Nada predecía un día excepcional. El cruasán se parecía al de ayer, el café de primera hora sabía igual que siempre, la prensa venía con las calamidades conocidas y la tertulia radiofónica transitaba sin sobresaltos por los temas del día cuando un desconocido género musical vino a turbar mi paz interior: el "sonido franquista". Así bautizaba uno de los contertulios la salmodia minimalista de los niños de San Ildefonso que empezaba justo en ese momento. Para alguien que se dedica a la crítica musical, dar con nuevos géneros es importantísimo, pues resultan de la máxima utilidad cuando en un escrito has de salir por peteneras. De modo que subí el volumen para ver si me enteraba de algo más, pero por entonces el contertulio ya andaba por la guerra en Chechenia o la Ley de Extranjería, no recuerdo bien.¿Sonido franquista? ¿A qué otro repertorio cabía aplicar esa categoría? Repasé mentalmente: al trompeteo del No-Do sobre la bandera de popa contra el azul del mar, que por entonces era gris; al graznido de los altavoces de una estación o apeadero en el momento en que anunciaban un retraso por problemas en la catenaria, y, en general, a la copla española, fuera republicana o falangista, pero hermanada en el ruido a frito de fondo y en la vacilante toma del sonido orquestal. ¿Qué tendría que ver todo ello con la cantilena de los Saint Ildefons boys? Ni idea. En cualquier caso los sonidos recordados resultaban demasiado poco homogéneos para elevarlos a la categoría de género, así es que seguí dándole al dial en busca de más pistas.

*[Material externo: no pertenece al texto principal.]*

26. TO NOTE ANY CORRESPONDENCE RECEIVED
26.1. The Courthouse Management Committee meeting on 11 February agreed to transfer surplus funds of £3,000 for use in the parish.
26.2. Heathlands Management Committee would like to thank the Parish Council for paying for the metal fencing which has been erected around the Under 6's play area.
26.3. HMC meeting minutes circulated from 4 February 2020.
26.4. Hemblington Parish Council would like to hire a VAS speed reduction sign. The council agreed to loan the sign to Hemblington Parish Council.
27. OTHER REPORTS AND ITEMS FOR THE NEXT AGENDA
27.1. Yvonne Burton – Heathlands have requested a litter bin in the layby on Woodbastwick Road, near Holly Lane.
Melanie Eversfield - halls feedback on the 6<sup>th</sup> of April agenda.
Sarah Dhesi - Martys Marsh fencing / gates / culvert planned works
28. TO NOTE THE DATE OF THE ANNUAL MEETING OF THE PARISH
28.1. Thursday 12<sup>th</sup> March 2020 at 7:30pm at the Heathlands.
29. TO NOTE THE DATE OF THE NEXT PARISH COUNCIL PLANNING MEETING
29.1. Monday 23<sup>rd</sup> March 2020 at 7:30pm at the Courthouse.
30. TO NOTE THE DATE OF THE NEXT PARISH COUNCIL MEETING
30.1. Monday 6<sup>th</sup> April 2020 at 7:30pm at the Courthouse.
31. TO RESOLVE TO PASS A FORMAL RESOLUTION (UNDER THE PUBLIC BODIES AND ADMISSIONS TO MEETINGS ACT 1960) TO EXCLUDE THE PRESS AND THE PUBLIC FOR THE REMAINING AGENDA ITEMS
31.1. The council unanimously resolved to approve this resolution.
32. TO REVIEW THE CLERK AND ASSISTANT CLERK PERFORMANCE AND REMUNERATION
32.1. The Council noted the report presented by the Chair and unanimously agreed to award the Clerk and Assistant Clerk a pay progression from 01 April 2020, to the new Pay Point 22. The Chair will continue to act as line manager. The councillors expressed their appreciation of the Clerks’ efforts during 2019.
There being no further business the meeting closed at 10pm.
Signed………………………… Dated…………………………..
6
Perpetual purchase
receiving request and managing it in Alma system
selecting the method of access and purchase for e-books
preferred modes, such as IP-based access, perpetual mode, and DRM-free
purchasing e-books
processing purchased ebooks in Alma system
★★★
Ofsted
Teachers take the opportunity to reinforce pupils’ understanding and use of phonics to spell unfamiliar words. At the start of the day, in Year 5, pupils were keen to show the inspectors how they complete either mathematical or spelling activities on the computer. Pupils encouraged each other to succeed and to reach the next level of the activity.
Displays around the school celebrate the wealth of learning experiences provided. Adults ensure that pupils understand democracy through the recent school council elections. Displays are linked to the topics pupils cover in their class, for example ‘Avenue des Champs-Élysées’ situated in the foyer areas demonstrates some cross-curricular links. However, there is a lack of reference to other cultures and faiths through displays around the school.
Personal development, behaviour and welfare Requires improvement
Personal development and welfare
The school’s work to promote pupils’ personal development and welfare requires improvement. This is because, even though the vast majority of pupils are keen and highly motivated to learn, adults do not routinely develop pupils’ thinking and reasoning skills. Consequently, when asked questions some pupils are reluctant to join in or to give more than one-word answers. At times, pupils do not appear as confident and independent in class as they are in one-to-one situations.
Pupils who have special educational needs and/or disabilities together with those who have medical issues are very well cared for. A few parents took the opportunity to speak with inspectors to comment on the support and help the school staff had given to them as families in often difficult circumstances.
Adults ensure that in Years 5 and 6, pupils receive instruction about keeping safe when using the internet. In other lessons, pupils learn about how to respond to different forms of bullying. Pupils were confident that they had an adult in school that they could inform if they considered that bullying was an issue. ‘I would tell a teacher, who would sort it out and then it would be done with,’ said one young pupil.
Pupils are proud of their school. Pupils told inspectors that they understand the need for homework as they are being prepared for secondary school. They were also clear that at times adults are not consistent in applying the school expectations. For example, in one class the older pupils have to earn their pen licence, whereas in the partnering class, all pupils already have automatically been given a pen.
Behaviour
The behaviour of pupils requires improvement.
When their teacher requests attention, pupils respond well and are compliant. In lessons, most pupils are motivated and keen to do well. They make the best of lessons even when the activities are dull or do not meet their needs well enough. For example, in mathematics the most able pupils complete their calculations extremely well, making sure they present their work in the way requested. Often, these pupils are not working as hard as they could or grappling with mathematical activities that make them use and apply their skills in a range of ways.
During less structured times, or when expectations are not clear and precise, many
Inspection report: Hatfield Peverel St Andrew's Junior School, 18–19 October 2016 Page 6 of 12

Me topé con Iñaki Gabilondo, que justo entonces ponderaba las virtudes de los solistas. No hacía referencia alguna al signo político de las interpretaciones, pero sí discurría sobre que las voces de antes le parecían más timbradas que las actuales, como de alegres violines contrapuestos a la gravedad aterciopelada de los violonchelos. De soprano a barítono: curioso corrimiento de tesituras, me dije. Seguro a esas alturas de que había tema para una crónica, me puse a escuchar con mayor detenimiento el canto de las cifras. ¿Se trataba de un recitativo? Algo de eso tenía, pero no tonal, sino modal: tres sonidos diferentes contenidos en el ámbito de una cuarta justa, o tetracordio, que es como los griegos dividían la escala. Un tetracordio dórico, para más señas, pues la distancia de semitono juraría que se hallaba entre el primer y el segundo grado. Cosas mías, no se inquieten. El caso es que las parejas atacaban la melodía única con absoluta libertad, unas veces tomando por punto de partida el re bemol, otras el mi natural y otras aún el fa sostenido, en principio sin variaciones a lo largo de todo el alambre, a no ser que apareciera un premio importante, momento en que transportaban diría que a una tercera superior, variando a la vez la dinámica para obtener el buscado efecto de realce. Tanto me obsesioné con el asunto, que cuando salió el gordo no reparé en el número, aunque estoy en condiciones de informarles, por si puede serles de alguna utilidad, que se entonó sobre un brillante si bemol. Les ahorro la obviedad de los ritardandi al final de cada uno de los dúos, antes de que las bolas se pusieran a crepitar en los bombos en su peculiar cadencia de música concreta.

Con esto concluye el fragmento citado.